While I was going through my go to book for Cupcakes, I came across this recipe for a pure vegan chocolate cupcake and decided to try this as well. The cupcakes turned very chocolatey and moist and I was pretty happy with the taste and texture. So I guess I have found a delicious and guilt free recipe for a vegan chocolate cake.
This chocolate cupcake recipe is perfect for people who are vegan by choice and for all my friends and readers out there who are or have friends and family that are lactose intolerant or are allergic to eggs.
For an added chocolate touch, just sieve some cocoa powder over the cupcakes followed by icing sugar. Such a treat, especially for kids!
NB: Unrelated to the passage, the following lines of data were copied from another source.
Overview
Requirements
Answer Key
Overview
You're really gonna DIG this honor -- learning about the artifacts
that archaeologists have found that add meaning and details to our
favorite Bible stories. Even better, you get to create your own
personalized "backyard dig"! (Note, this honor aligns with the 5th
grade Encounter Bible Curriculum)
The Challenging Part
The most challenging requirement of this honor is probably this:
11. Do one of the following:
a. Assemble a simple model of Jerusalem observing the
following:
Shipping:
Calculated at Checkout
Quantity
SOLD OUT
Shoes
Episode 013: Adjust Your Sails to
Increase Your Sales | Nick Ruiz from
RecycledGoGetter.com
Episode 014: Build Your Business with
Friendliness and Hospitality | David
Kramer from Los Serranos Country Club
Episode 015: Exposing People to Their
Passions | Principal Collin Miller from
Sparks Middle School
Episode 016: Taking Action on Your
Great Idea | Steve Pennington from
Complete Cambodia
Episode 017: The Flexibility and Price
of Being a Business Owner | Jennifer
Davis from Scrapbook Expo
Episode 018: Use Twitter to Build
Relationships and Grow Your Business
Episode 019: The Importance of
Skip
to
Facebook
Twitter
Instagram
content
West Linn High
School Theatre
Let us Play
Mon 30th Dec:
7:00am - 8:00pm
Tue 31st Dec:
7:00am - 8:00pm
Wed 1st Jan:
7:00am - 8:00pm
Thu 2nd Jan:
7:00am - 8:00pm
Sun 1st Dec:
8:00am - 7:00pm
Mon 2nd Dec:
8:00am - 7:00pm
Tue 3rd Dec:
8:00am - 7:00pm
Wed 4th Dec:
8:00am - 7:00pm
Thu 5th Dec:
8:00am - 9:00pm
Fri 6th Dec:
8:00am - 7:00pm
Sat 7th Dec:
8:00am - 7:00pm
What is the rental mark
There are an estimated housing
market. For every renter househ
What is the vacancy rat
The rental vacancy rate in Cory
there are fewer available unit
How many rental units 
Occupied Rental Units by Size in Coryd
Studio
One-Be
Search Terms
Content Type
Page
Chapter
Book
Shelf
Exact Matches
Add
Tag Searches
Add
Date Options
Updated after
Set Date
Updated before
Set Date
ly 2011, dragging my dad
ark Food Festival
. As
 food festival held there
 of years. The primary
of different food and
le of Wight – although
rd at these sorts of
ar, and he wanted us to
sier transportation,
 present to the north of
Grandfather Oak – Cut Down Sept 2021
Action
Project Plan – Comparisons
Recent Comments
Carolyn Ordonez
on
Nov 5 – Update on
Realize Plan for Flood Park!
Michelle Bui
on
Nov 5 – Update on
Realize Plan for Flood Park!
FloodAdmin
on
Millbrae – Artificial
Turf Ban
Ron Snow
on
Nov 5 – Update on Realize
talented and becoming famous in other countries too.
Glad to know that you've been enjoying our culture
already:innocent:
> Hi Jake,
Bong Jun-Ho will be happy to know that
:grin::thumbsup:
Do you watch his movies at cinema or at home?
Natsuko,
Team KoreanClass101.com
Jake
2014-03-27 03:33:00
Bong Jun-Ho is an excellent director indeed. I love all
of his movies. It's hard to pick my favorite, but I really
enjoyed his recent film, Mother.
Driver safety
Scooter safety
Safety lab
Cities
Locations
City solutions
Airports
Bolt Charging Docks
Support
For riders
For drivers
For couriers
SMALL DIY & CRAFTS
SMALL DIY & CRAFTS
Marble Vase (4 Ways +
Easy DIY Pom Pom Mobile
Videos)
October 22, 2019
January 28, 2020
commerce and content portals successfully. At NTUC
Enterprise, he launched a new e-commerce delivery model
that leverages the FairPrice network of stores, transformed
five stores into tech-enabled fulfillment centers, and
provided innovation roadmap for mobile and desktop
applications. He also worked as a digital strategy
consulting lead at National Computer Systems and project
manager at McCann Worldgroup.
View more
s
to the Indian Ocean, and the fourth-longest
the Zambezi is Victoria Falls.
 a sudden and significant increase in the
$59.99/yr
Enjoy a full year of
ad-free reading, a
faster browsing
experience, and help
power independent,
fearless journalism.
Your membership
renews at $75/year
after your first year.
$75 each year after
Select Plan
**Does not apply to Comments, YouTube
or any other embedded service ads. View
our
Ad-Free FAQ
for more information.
Recipe Source: Martha Stewart's Cupcakes
Makes 12 Cupcakes
185 grams / 6.5 ounces cake flour / plain flour / all purpose flour
150 grams / 5.3 ounces caster or superfine sugar
20 grams unsweetened cocoa powder plus more for dusting
1 teaspoon baking soda
1/2 teaspoon table salt
1/4 cup plus 1 tablespoon vegetable oil
1 tablespoon distilled white vinegar
1 teaspoon pure vanilla extract
1+1/4 cups water at room temperature
confectioner's or icing sugar for dusting
Preheat oven to 175 degrees C / 350 degrees F. Line a standard muffin tray with cupcake liners.
Sift the flour, sugar, cocoa powder, salt and baking soda together in a bowl. Mix thoroughly with a hand held whisk to distribute all the ingredients.
With a stand mixer on medium speed and using the whisk attachment, mix together oil, vinegar, vanilla and the water until well combined.
Switch to the paddle attachment and on lowest speed, add the flour mixture and mix until smooth, scraping down sides of the bowl as and when needed. Do not panic since the batter would be thin.
Divide the batter equally among the lined cups and bake in the preheated oven for 20 to 25 minutes or until a cake tester or a wooden skewer inserted into the middle of the cake comes out with a few dry crumbs attached to it.
Keep the muffin tray on a wire rack to cool for about 5 minutes. Remove the cupcakes from the tray and keep them on the wire rack to cool completely.
Dust the cupcakes with cocoa powder and then with some icing sugar.
Enjoy your home made and completely vegan chocolate cupcakes!
Storage Suggestions: These cupcakes can be stored for up to 3 days at room temperature in an airtight container or frozen for up to a month.